The crux of CIO magazine is leadership: leading change and leading people.
Unfortunately, too often in the past CIOs were more likely to be leading the charge as they battled the executive suite. It was CIOs versus CEOs, and CIOs versus CFOs. But times are changing, and IS and business goals are converging.
CIOs and CEOs are both looking at IT not just as a cost centre but as a strategic tool, and IS leaders are increasingly accepted as business partners by their bosses and peers. Yet even as CIOs take on a more strategic role in the business, they must continue to worry about delivering basic functionality.
More than ever, companies regard IT as a strategic tool to reinvent organisations as global competitors. And as leaders of a company's strategic technology direction, CIOs are at the hub of change. Yet IS executives must also manage the day-to-day details of implementing such visions.

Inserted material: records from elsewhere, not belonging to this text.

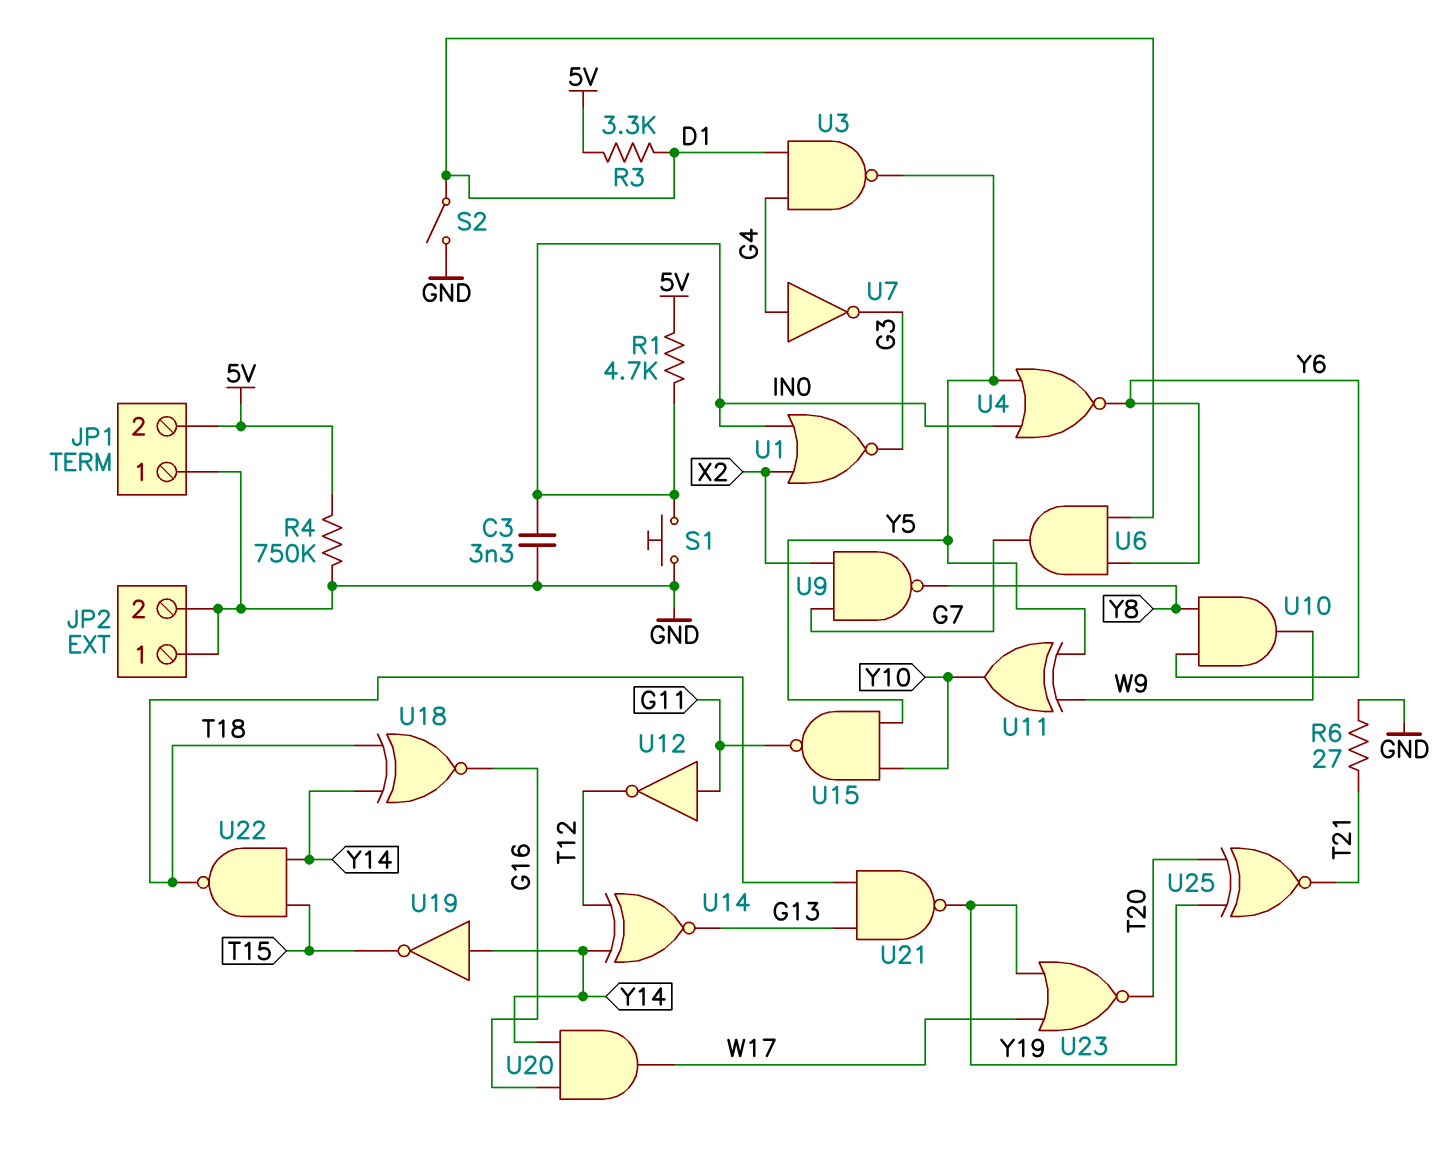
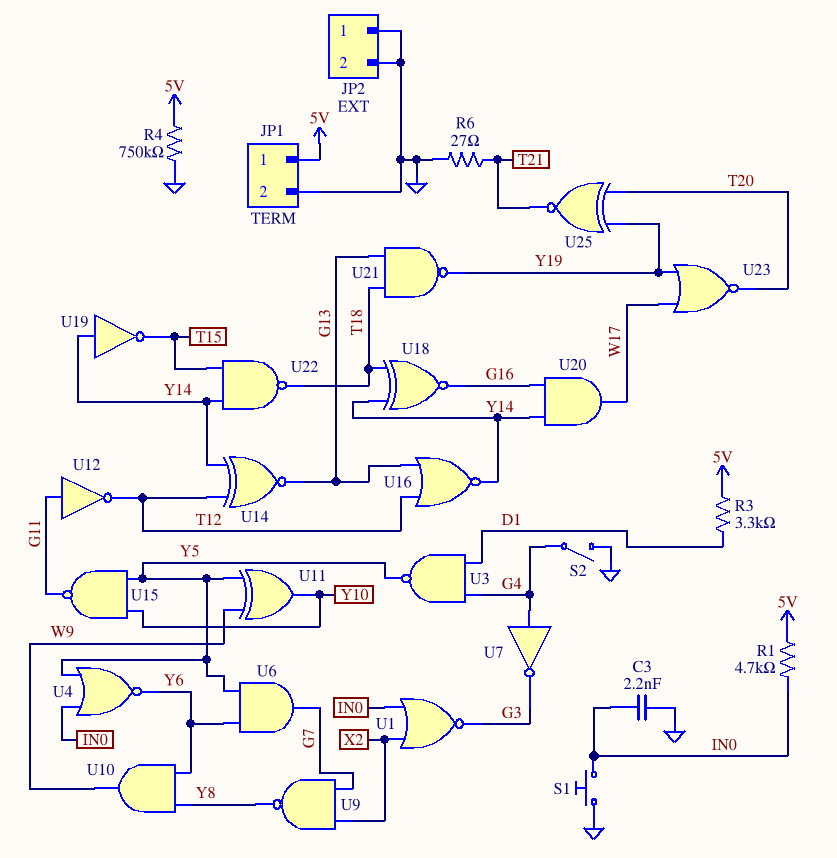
C3: 3.3nF (GND, IN0) -> 2.2nF (GND, IN0)
JP1 pin 1: GND -> 5V
JP1 pin 2: 5V -> GND
S2: switch (D1, GND) -> switch (G4, GND)
U6: AND (in D1, in Y6, out G7) -> AND (in Y5, in Y6, out G7)
U16: none -> NOR (in G13, in T12, out Y14)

One thing, however, remains constant: in order for a CIO to understand his or her corporate role as a change agent, he or she must first understand the nature of both leadership and change, both in the company and personally. From managing the CEO's expectations to defusing resistance to new technical projects, leading change in IT means far more than deciding on a new architecture for the company.
The CIO's role is becoming more and more complex. IS executives have more opportunities to be business strategists, but they must tackle strategic challenges while maintaining the level of IS service their managers and peers expect. So on one hand CIOs must be leaders, but they must also be great communicators - in other words, someone who doesn't just preach, but listens.